- [Task prompt]: The following data is to be repeated exactly, its pictures excluded.
****
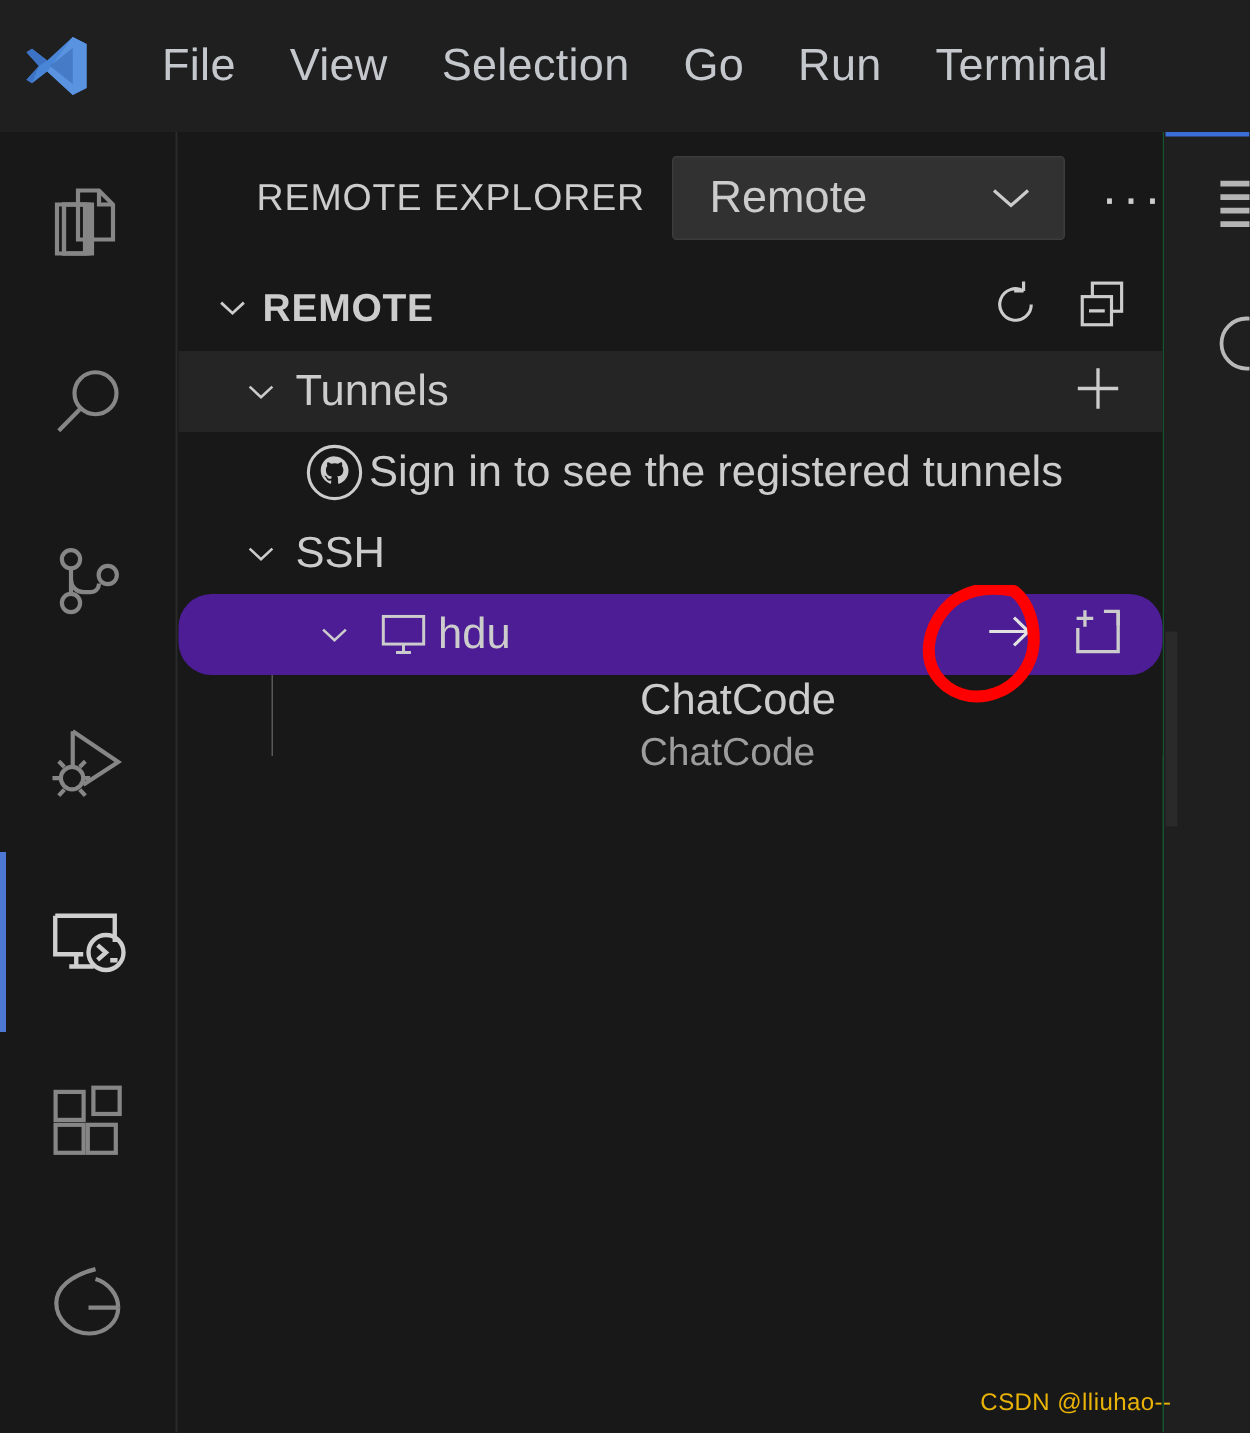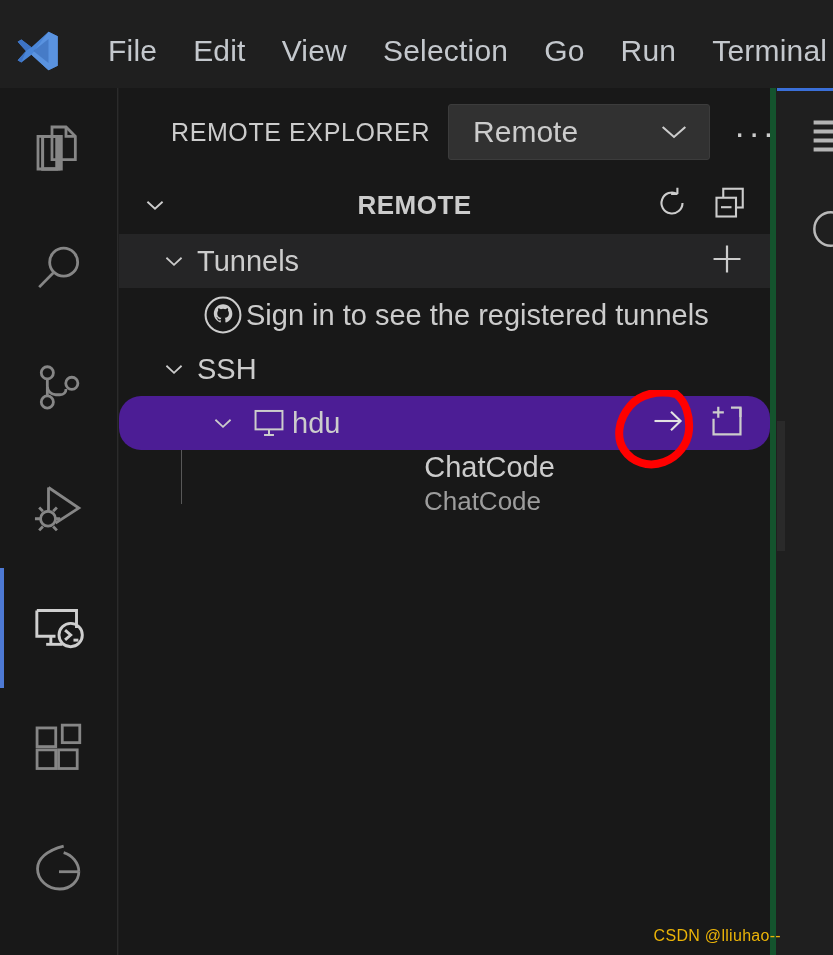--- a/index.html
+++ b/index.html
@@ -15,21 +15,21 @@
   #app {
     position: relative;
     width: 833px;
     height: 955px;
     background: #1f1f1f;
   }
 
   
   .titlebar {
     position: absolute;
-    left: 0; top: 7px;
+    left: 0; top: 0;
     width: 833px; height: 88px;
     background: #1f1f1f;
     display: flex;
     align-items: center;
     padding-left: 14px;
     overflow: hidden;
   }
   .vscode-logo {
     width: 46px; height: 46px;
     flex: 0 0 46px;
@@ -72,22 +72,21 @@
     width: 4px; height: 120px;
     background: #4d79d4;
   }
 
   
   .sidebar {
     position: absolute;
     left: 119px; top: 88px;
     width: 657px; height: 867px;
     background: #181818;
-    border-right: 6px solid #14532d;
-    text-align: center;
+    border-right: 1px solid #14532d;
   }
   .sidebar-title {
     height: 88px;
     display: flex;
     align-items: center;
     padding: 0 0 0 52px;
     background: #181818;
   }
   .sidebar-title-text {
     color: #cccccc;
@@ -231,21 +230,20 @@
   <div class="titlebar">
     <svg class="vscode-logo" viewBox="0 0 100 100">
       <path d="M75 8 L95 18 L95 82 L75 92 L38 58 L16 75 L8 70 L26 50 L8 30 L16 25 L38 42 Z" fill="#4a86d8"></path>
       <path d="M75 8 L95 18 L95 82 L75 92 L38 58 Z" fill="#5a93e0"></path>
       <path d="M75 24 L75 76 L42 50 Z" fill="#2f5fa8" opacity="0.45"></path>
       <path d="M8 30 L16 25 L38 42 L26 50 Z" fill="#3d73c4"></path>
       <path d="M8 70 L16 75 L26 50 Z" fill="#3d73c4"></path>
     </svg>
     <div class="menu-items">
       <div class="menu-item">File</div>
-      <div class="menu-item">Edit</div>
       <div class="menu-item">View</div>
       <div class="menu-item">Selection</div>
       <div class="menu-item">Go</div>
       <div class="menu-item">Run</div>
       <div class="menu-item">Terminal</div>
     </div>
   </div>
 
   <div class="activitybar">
****
- [Solved exercise]:
--- a/index.html
+++ b/index.html
@@ -15,21 +15,21 @@
   #app {
     position: relative;
     width: 833px;
     height: 955px;
     background: #1f1f1f;
   }
 
   
   .titlebar {
     position: absolute;
-    left: 0; top: 7px;
+    left: 0; top: 0;
     width: 833px; height: 88px;
     background: #1f1f1f;
     display: flex;
     align-items: center;
     padding-left: 14px;
     overflow: hidden;
   }
   .vscode-logo {
     width: 46px; height: 46px;
     flex: 0 0 46px;
@@ -72,22 +72,21 @@
     width: 4px; height: 120px;
     background: #4d79d4;
   }
 
   
   .sidebar {
     position: absolute;
     left: 119px; top: 88px;
     width: 657px; height: 867px;
     background: #181818;
-    border-right: 6px solid #14532d;
-    text-align: center;
+    border-right: 1px solid #14532d;
   }
   .sidebar-title {
     height: 88px;
     display: flex;
     align-items: center;
     padding: 0 0 0 52px;
     background: #181818;
   }
   .sidebar-title-text {
     color: #cccccc;
@@ -231,21 +230,20 @@
   <div class="titlebar">
     <svg class="vscode-logo" viewBox="0 0 100 100">
       <path d="M75 8 L95 18 L95 82 L75 92 L38 58 L16 75 L8 70 L26 50 L8 30 L16 25 L38 42 Z" fill="#4a86d8"></path>
       <path d="M75 8 L95 18 L95 82 L75 92 L38 58 Z" fill="#5a93e0"></path>
       <path d="M75 24 L75 76 L42 50 Z" fill="#2f5fa8" opacity="0.45"></path>
       <path d="M8 30 L16 25 L38 42 L26 50 Z" fill="#3d73c4"></path>
       <path d="M8 70 L16 75 L26 50 Z" fill="#3d73c4"></path>
     </svg>
     <div class="menu-items">
       <div class="menu-item">File</div>
-      <div class="menu-item">Edit</div>
       <div class="menu-item">View</div>
       <div class="menu-item">Selection</div>
       <div class="menu-item">Go</div>
       <div class="menu-item">Run</div>
       <div class="menu-item">Terminal</div>
     </div>
   </div>
 
   <div class="activitybar">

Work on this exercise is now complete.